◆ Work to complete
Make an exact copy of the entries below, with all images left out.

◆ Excerpted data
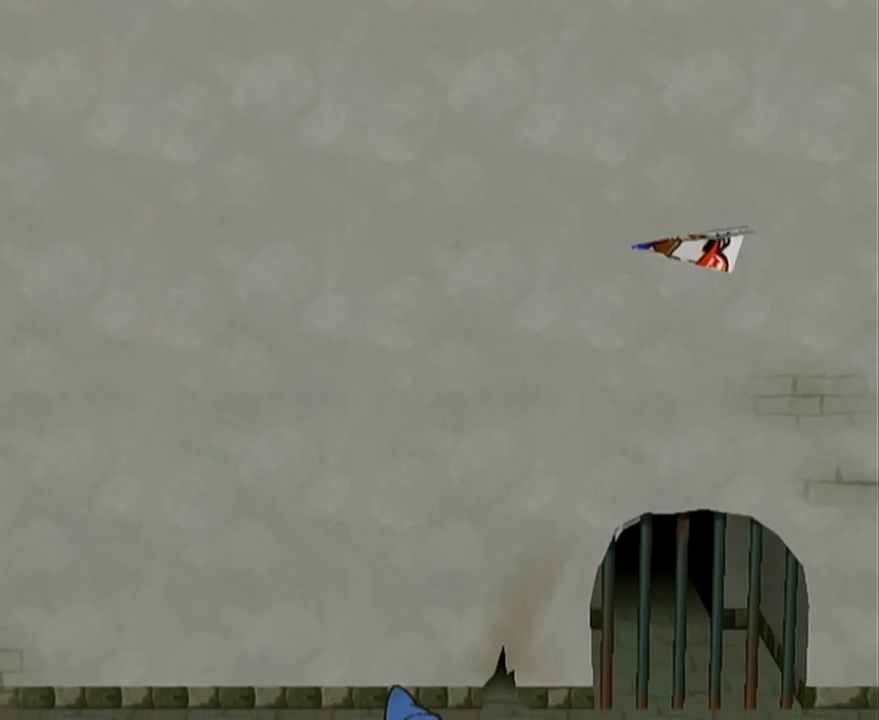
{"buttons": [], "left_stick": "right", "events": [[417, "left_stick", "right"]]}
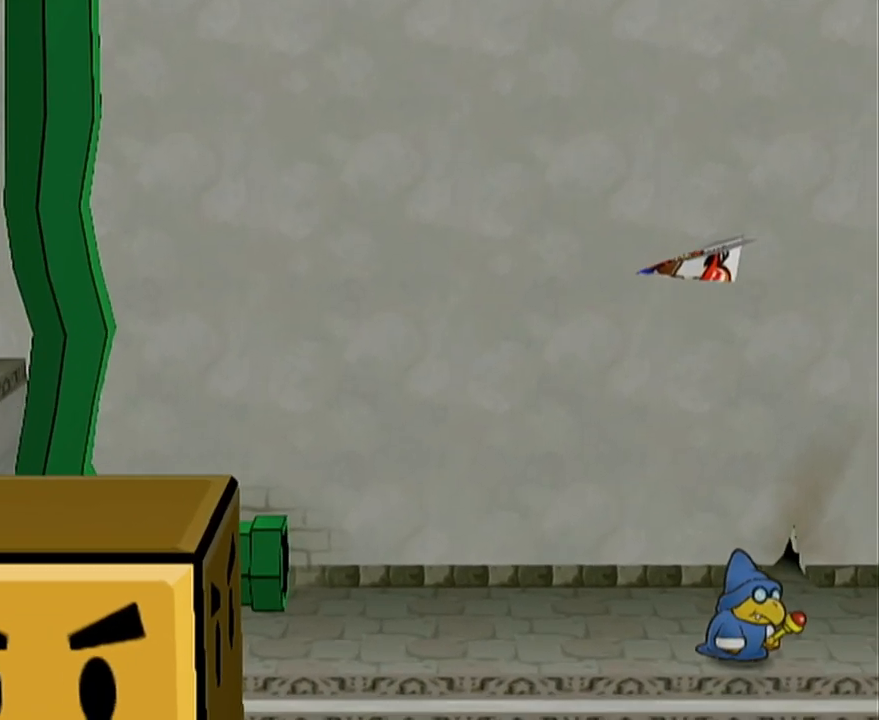
{"buttons": [], "left_stick": "center", "events": [[33, "left_stick", "center"]]}
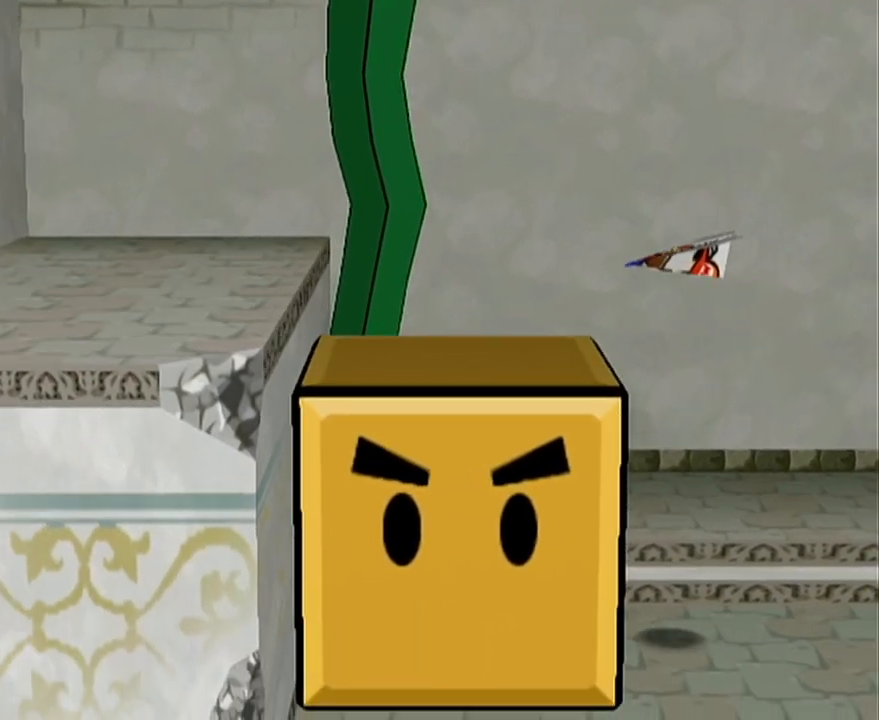
{"buttons": [], "left_stick": "right", "events": [[183, "left_stick", "right"]]}
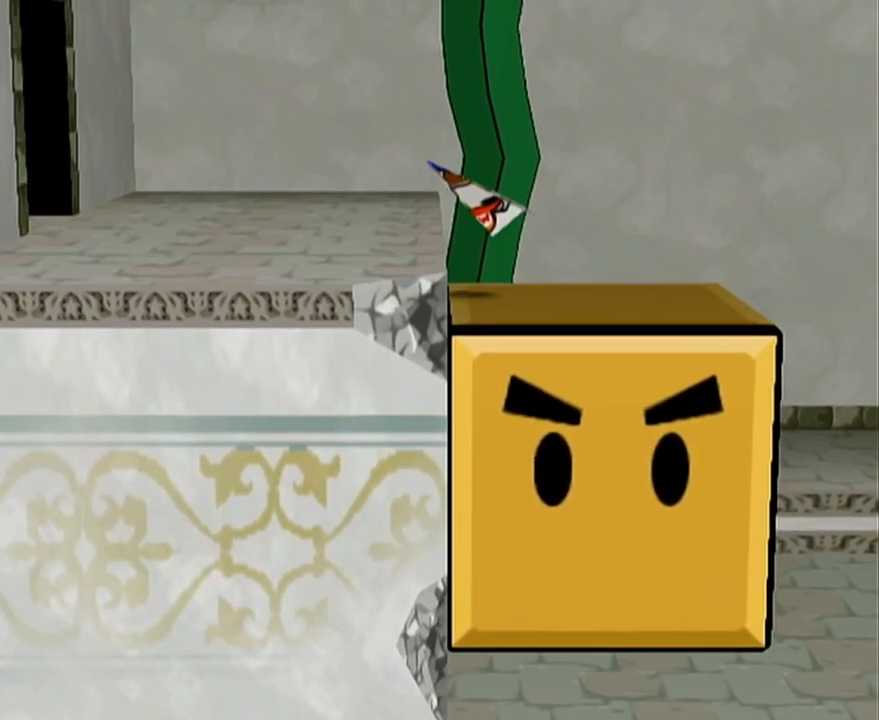
{"buttons": [], "left_stick": "center", "events": [[100, "left_stick", "center"]]}
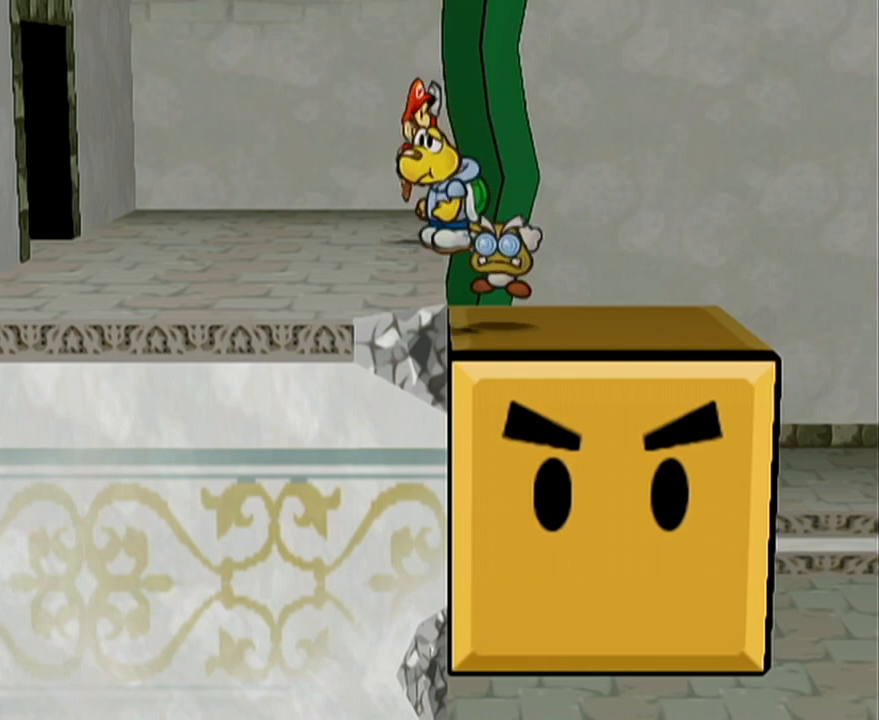
{"buttons": [], "left_stick": "left", "events": [[50, "left_stick", "up"], [183, "A", "down"], [183, "left_stick", "left"], [217, "A", "up"]]}
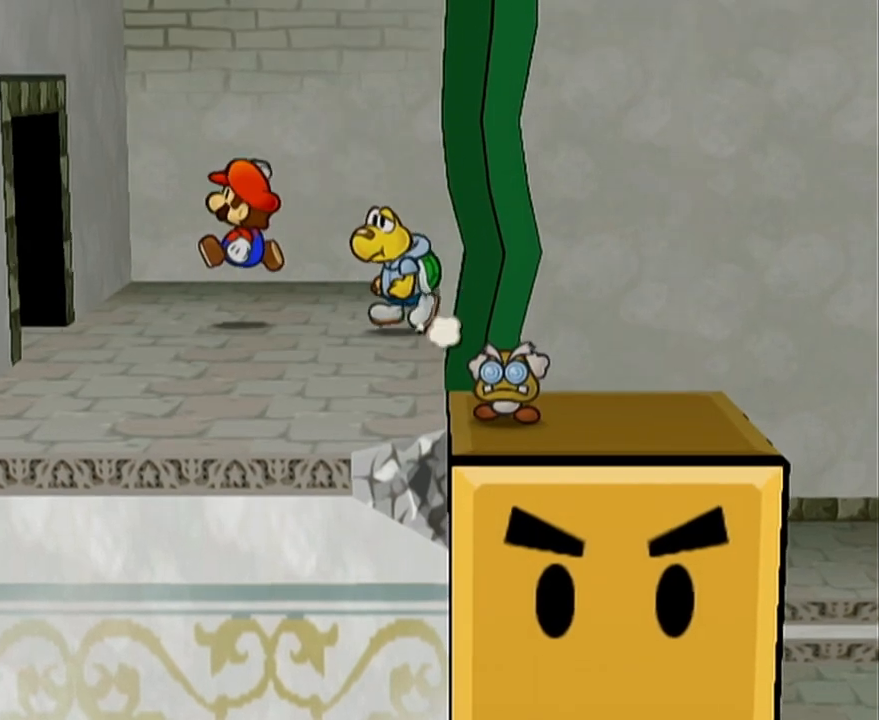
{"buttons": [], "left_stick": "left", "events": [[50, "A", "down"], [83, "A", "up"]]}
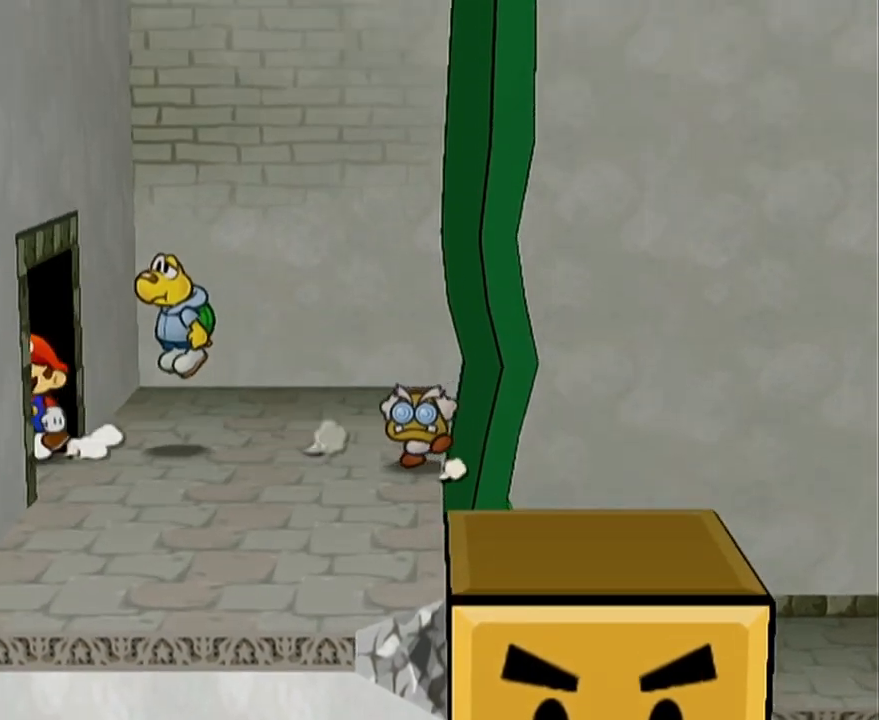
{"buttons": [], "left_stick": "center", "events": [[200, "left_stick", "center"]]}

◆ Written reply
{"buttons": [], "left_stick": "right", "events": [[417, "left_stick", "right"]]}
{"buttons": [], "left_stick": "center", "events": [[33, "left_stick", "center"]]}
{"buttons": [], "left_stick": "right", "events": [[183, "left_stick", "right"]]}
{"buttons": [], "left_stick": "center", "events": [[100, "left_stick", "center"]]}
{"buttons": [], "left_stick": "left", "events": [[50, "left_stick", "up"], [183, "A", "down"], [183, "left_stick", "left"], [217, "A", "up"]]}
{"buttons": [], "left_stick": "left", "events": [[50, "A", "down"], [83, "A", "up"]]}
{"buttons": [], "left_stick": "center", "events": [[200, "left_stick", "center"]]}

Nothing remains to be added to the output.